*** DATASET ***

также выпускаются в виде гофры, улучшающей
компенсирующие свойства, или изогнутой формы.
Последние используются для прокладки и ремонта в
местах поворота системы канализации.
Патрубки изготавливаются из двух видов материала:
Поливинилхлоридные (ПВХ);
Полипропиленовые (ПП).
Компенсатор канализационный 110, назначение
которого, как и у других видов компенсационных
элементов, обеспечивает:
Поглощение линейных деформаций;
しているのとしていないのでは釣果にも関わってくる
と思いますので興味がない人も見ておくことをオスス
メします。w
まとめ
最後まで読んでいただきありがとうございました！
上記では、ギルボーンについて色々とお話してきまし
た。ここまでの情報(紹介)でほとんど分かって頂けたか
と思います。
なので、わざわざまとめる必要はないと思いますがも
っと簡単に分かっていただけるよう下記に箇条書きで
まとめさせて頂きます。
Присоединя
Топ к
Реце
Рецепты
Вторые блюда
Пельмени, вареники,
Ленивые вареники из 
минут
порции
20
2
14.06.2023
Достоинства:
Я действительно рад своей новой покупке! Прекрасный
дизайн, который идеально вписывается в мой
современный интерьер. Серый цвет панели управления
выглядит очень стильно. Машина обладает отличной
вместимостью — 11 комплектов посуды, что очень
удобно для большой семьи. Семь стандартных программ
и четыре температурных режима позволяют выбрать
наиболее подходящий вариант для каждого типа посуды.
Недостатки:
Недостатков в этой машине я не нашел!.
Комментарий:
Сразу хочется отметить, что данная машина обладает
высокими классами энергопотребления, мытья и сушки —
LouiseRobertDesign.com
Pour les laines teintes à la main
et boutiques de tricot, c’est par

***

## WORK INSTRUCTIONS
What is needed is every line of the records above that contains the word "посуды".

## TASK ANSWER
вместимостью — 11 комплектов посуды, что очень
наиболее подходящий вариант для каждого типа посуды.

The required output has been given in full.